Additional trees containing only codling moth receptors were constructed using the same procedures to facilitate quantitative analysis (See next section below). For the CpomORs, OR subfamily clade nomenclature was adapted from de Fouchier et al. (unpublished data, manuscript submitted). For this, an alignment and phylogenetic tree was made for ORs from C. pomonella, S. littoralis and B. mori (data not shown) with the same parameters indicated in the previous paragraph. With S. littoralis and B. mori receptors as reference, letters were assigned to CpomORs according to phylogenetic clustering into specific subfamily clades. For all previously defined subfamily clades (de Fouchier et al., unpublished data, manuscript submitted), bootstrap support was greater than 52%.

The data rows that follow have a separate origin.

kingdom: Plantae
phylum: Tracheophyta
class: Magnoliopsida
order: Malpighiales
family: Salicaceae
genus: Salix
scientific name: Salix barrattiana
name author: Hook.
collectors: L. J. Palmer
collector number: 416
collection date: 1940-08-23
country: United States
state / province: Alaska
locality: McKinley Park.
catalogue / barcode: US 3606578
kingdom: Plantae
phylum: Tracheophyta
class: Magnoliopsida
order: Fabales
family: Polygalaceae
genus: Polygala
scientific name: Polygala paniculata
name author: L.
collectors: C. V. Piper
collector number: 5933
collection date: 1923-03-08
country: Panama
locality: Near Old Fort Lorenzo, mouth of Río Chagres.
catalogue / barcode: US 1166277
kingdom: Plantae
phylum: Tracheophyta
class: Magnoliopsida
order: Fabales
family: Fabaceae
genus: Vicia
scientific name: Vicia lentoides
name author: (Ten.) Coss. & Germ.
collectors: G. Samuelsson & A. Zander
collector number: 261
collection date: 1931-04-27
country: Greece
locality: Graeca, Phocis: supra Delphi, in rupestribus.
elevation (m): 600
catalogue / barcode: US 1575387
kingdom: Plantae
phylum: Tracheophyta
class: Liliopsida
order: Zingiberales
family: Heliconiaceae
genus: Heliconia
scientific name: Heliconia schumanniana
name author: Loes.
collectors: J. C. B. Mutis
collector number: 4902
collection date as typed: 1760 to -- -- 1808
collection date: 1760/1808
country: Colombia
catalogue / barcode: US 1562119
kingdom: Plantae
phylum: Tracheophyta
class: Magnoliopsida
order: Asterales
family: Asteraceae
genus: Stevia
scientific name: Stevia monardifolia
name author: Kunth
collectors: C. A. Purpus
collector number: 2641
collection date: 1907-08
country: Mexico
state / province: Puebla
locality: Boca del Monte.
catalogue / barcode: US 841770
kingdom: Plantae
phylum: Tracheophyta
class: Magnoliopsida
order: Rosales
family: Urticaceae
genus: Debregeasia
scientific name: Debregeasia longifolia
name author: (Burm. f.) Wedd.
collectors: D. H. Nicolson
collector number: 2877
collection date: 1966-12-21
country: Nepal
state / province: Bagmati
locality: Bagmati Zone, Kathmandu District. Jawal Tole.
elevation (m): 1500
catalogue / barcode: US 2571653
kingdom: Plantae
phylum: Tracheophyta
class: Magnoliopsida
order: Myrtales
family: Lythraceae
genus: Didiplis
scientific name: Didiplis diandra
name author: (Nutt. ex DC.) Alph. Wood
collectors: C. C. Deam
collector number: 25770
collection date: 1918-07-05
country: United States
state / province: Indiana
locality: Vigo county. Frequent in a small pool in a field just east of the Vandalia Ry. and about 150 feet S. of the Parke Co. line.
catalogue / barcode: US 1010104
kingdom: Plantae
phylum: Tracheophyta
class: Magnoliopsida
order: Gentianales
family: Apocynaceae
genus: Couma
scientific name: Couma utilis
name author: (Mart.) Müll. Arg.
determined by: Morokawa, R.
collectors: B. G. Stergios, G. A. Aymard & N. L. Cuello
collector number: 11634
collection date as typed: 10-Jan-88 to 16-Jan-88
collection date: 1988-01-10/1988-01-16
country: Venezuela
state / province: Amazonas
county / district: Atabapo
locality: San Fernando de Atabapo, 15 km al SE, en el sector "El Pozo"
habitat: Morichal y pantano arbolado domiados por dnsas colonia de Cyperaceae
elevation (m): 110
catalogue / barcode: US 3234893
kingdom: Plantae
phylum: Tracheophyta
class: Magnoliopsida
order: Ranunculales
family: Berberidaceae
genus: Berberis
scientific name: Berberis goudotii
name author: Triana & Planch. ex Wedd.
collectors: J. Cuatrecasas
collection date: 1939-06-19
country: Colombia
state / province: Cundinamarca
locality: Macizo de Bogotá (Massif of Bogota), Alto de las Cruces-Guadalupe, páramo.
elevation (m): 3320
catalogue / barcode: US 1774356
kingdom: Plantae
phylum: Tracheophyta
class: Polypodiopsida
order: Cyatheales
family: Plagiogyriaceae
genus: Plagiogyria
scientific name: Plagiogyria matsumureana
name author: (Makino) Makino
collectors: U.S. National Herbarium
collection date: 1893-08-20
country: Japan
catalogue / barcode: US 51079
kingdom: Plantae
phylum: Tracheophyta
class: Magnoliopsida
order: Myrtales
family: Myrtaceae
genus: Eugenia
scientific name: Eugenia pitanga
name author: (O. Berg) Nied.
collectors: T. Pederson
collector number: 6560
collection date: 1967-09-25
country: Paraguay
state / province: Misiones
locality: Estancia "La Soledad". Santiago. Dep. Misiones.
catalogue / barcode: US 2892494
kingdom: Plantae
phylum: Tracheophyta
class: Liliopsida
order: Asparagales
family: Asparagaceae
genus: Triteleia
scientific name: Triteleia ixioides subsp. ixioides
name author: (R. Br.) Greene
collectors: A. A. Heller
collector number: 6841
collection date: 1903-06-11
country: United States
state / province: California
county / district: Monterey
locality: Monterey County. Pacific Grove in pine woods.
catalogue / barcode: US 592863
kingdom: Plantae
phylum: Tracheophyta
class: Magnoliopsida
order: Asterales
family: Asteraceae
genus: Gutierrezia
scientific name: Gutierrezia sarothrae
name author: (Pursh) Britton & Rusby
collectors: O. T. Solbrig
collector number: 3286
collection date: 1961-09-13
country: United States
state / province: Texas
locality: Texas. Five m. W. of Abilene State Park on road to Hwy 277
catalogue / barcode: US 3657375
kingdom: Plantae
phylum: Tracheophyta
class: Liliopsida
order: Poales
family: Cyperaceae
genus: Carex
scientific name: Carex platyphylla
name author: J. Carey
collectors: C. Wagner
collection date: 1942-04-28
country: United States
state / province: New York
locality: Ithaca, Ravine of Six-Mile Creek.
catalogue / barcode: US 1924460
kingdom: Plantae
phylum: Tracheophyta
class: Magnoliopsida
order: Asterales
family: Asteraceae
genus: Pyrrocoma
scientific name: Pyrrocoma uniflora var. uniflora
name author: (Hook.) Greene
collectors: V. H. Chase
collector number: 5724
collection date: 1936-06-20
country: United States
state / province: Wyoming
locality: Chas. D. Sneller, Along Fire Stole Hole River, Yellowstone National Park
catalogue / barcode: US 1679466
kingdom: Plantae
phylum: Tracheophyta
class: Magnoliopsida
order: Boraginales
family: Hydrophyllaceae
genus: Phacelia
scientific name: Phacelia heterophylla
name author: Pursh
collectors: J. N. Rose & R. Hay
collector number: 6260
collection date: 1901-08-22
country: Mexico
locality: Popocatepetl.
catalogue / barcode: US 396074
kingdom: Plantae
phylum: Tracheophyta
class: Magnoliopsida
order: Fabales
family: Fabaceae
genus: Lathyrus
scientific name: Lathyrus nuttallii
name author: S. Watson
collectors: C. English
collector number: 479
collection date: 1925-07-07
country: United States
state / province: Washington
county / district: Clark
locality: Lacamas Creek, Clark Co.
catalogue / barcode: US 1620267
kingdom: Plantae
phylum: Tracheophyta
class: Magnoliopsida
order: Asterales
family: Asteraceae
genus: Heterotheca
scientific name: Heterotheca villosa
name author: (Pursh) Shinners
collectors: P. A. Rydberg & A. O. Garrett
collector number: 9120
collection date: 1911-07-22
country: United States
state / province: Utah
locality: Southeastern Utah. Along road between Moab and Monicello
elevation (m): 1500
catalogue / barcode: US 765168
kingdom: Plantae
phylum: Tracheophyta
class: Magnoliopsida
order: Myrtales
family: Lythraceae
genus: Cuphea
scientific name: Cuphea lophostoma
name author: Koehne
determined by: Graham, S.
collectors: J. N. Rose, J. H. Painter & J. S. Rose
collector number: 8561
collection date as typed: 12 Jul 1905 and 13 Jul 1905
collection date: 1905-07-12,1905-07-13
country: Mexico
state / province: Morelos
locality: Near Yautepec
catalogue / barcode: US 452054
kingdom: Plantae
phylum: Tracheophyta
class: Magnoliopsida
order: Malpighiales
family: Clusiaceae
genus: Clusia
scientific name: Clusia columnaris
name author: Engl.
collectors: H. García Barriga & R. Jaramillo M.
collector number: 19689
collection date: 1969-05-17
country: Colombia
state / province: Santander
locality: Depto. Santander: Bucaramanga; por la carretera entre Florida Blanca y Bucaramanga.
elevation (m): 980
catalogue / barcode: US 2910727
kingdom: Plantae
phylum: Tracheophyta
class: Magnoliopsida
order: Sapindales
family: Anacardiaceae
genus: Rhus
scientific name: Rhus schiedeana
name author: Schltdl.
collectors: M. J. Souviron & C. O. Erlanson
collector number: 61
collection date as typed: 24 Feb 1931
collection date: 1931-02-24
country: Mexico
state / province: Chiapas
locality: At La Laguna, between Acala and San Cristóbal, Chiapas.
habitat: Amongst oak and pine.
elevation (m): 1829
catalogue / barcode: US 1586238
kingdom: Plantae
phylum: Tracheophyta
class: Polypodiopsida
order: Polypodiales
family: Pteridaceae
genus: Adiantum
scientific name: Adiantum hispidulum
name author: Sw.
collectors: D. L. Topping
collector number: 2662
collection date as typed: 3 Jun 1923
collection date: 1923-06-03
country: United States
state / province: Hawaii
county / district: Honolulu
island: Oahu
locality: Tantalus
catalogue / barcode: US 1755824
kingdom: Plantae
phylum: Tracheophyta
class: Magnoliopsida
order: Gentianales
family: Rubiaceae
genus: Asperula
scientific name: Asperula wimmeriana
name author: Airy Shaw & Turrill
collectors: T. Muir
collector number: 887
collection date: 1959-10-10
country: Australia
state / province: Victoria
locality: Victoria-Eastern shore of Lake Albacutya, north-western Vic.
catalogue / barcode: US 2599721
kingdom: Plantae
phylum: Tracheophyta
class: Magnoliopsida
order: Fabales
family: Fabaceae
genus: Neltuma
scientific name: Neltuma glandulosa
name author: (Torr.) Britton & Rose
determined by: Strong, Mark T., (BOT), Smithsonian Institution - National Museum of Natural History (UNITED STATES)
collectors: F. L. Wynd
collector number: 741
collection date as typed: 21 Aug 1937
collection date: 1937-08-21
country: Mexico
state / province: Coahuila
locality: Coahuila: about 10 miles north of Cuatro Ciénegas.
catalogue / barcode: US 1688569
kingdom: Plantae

Heatmap presentation of transcript expression

Heatmap plots were generated for the binary logarithm of raw FPKM plus 1 values. These plots were made using the conditional formatting function in Microsoft Excel, with a three-color scale. For each plot, the minimum value was set to number type, with a value of zero and displayed as black; midpoint was set to percentile type, with a value of 75 and displayed as dark color; maximum was set to highest value type and displayed as bright color. For ORs, GRs and IRs, the range was specified for each tissue type independently, such that the color gradient was set based upon the highest FPKM values within each tissue, not across all tissues. After heatmap plots were generated, number values were wiped from visibility through excel cell formatting of custom category with formatting code“;;;”.

Additional Information

Accession Codes: Transcriptome raw reads sequence data are available through the NCBI Sequence Read Archive (Accession Numbers: SRX1082029, SRX1082030 and SRX1082032)). Chemosensory Receptor sequences identified from the primary C. pomonella transcriptome assembly are available through NCBI. Novel sequences are included in a Transcriptome Shotgun Assembly project that has been deposited at DDBJ/EMBL/GenBank under the accession GDKB00000000. The version described in this paper is the first version, GDKB01000000. Previously identified sequences have been updated, where appropriate, within Genbank deposits reported previously [19]. All coding protein sequences are available as part of the supporting data.

How to cite this article: Walker, W. B., III et al. The chemosensory receptors of codling moth Cydia pomonella - expression in larvae and adults. Sci. Rep. 6, 23518; doi: 10.1038/srep23518 (2016).